When humans, or dogs or cats for that matter, react to novel situations they encounter, when they appear to generalize or synthesize prior diverse experience into a novel reaction, that new experience and new reaction feeds directly back into their mental model and alters it on the fly. It doesn't just tack on a new memory. New experience and new information back-propagates constantly adjusting the weights and meanings of prior memories. This is a more multi-dimensional alteration than simply re-training a model to come up with a new right answer... it also exposes to the human mental model all the potential flaws in all the previous answers which may have been sufficiently correct before.
This is why, for example, a 30 year old can lose control of a car on an icy road and then suddenly, in the span of half a second before crashing, remember a time they intentionally drifted a car on the street when they were 16 and reflect on how stupid they were. In the human or animal mental model, all events are recalled by other things, and all are constantly adapting, even adapting past things.

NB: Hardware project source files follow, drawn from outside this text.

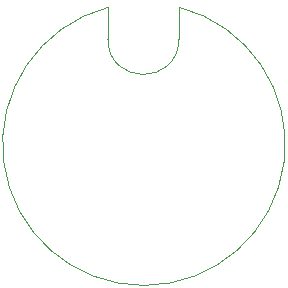
<source format=gm1>
G04 #@! TF.GenerationSoftware,KiCad,Pcbnew,(5.99.0-11526-gd613292b67)*
G04 #@! TF.CreationDate,2021-07-26T19:59:08-04:00*
G04 #@! TF.ProjectId,bias,62696173-2e6b-4696-9361-645f70636258,rev?*
G04 #@! TF.SameCoordinates,Original*
G04 #@! TF.FileFunction,Profile,NP*
%FSLAX46Y46*%
G04 Gerber Fmt 4.6, Leading zero omitted, Abs format (unit mm)*
G04 Created by KiCad (PCBNEW (5.99.0-11526-gd613292b67)) date 2021-07-26 19:59:08*
%MOMM*%
%LPD*%
G01*
G04 APERTURE LIST*
G04 #@! TA.AperFunction,Profile*
%ADD10C,0.050000*%
G04 #@! TD*
G04 APERTURE END LIST*
D10*
X202958470Y-91988639D02*
G75*
G02*
X196949200Y-91973400I-3004590J25399D01*
G01*
X196949200Y-91973400D02*
X196977000Y-89281000D01*
X202958470Y-91988639D02*
X203000261Y-89274936D01*
X203000261Y-89274936D02*
G75*
G02*
X196977000Y-89281000I-2999970J-11584871D01*
G01*
M02*

</source>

The tokens we take in and process are not words, nor spatial artifacts. We read a whole model as a token, and our output is a vector of weighted models that we somewhat trust and somewhat discard. Meeting a new person, you will compare all their apparent models to the ones you know: Facial models, audio models, language models, political models. You ingest their vector of models as tokens and attempt to compare them to your own existing ones, while updating yours at the same time. Only once our thoughts have arranged those competing models we hold in some kind of hierarchy do we poll those models for which ones are appropriate to synthesize words or actions from.